On one side, a number of economists focus on the short-term cost of an eventual trade war. For example, Wei Li, senior China economist at Standard Chartered in Shanghai, estimatesthat a broad-based trade war between the US and China would cost China 1.3 per cent to 3.2 per cent of GDP, with the latter estimate representing an extreme scenario in which the US bans all Chinese imports. The US, in comparison, would lose 0.2 per cent to 0.9 per cent, thus supporting the theory according to which deficit countries (US) hold an advantage over those with trade surpluses (China).

However, by paying closer attention to the specific sectors and companies hit by Trump’s tariffs, it emerges that what triggered the US strategy is not the bilateral trade deficit with China, but rather the long-term Chinese threat in terms of high-tech rapid development. In fact, the Chinese market went from being considered complementary to becoming more directly competitive to the United States thanks to companies like Huawei, Tencent and Baidu, to name a few. If it is true that Trump can rely on intensive capital control that could damage the Chinese leverage against the US, China is a huge domestic market that the US can’t do without, as well as being the leading Asian high-tech exporter since overtaking Japan in 2014.

Is China stealing foreign technology?

Despite Beijing’s noteworthy technological development, the country still depends on foreign technology transfers to push forward its “Made in China 2025” agenda. Pressured by an aging population – with rising wages that are resulting in the relocation of low-tech factories to other countries – along with the goal of achieving 70% technological self-sufficiency by 2025 and of becoming a global leader in Artificial Intelligence research and development by 2030, Beijing is not sitting on its hands.

The Trump administration and the other European and Asian economies potentially involved in China’s high-tech rise (especially Germany and South Korea) are concerned by the unfair trade practices implemented by the Communist countrysuch as intellectual property theft, massive Chinese government subsidies and forced technology transfer agreements. China’s restrictive market practices have in fact often forced foreign companies to transfer valuable intellectual property to Chinese partners in exchange for market access, thus exploiting the asymmetries in market access between China and the rest of the world.

Chinese President Xi Jinping, in reaction to these international condemnations, used the platform offered by the Boao Forum for Asia last April to pledge further measures to protect the intellectual property of foreign companies and a further opening of China’s economy.
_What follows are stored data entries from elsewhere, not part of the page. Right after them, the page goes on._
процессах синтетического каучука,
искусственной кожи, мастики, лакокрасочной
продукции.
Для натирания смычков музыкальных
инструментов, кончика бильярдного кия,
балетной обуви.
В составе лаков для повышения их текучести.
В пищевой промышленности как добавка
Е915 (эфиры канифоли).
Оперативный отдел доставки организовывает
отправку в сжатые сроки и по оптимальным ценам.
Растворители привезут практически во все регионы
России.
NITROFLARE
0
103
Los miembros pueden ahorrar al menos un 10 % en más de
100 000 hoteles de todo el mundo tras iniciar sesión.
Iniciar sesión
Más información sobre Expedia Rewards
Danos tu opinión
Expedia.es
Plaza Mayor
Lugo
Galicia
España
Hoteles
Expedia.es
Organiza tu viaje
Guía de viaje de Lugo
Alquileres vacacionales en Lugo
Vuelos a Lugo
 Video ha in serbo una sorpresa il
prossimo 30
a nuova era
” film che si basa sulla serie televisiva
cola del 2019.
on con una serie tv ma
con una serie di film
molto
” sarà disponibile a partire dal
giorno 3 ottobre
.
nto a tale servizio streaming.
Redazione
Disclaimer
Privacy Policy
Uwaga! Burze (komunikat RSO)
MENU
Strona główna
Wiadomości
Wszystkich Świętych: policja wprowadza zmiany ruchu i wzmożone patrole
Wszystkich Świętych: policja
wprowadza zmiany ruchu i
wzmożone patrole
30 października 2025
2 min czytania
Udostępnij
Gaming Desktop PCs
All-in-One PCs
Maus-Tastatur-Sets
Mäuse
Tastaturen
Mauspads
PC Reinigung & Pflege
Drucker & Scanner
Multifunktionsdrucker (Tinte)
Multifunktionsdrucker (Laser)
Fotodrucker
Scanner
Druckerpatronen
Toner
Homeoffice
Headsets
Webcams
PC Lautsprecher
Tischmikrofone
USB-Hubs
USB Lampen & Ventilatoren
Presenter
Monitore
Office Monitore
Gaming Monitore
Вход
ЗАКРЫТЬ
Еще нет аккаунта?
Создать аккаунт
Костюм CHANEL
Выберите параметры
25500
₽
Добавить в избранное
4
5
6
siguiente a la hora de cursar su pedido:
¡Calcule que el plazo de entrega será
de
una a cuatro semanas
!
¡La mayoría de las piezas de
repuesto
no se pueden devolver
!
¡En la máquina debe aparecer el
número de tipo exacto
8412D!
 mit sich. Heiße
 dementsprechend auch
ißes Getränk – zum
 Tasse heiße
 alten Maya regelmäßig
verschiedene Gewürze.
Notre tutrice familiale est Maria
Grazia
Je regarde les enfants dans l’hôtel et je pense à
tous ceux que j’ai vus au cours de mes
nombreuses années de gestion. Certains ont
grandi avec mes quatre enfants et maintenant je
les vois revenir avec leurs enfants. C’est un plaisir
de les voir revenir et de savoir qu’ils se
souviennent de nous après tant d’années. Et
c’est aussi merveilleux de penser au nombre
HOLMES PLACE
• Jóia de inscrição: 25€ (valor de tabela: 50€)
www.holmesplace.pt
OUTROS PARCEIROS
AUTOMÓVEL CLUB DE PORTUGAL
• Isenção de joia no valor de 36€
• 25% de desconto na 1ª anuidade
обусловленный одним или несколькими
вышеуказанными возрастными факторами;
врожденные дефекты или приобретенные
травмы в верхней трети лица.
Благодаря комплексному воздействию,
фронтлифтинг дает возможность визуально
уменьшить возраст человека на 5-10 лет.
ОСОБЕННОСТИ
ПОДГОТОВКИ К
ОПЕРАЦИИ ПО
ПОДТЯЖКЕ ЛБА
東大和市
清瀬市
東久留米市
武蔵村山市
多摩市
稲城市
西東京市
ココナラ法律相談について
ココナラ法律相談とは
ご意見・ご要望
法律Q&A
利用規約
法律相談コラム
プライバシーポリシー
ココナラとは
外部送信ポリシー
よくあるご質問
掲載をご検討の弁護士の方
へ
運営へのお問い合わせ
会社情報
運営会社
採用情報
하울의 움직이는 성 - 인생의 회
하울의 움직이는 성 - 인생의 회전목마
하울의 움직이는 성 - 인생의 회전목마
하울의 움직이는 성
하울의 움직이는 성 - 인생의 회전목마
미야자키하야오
In addition, in an attempt to address and de-escalate Trump’s trade war threats, Xi finally affirmed that China is not seeking trade surplus and that a “Cold War zero sum game” is increasingly obsolete.

“We encourage normal technological exchanges and cooperation between Chinese and foreign enterprises, and protect the lawful IPR owned by foreign enterprises in China.”

With over 730 million internet users (double the US population) and a clear plan that sees China rivalling the current high-tech strongholds, it is foreseeable that Beijing won’t stop the building up of its technological capabilities and resources. In the short-term, Xi Jinping is empowered by the lack of vision demonstrated by Trump, who has been incapable of seizing this opportunity to build around him a consensus based on international law. However, in the long-term, if China wants a prominent role recognized by the other international powers, new measures complying with fair trade practices, along with the further opening of its economy are non-negotiable.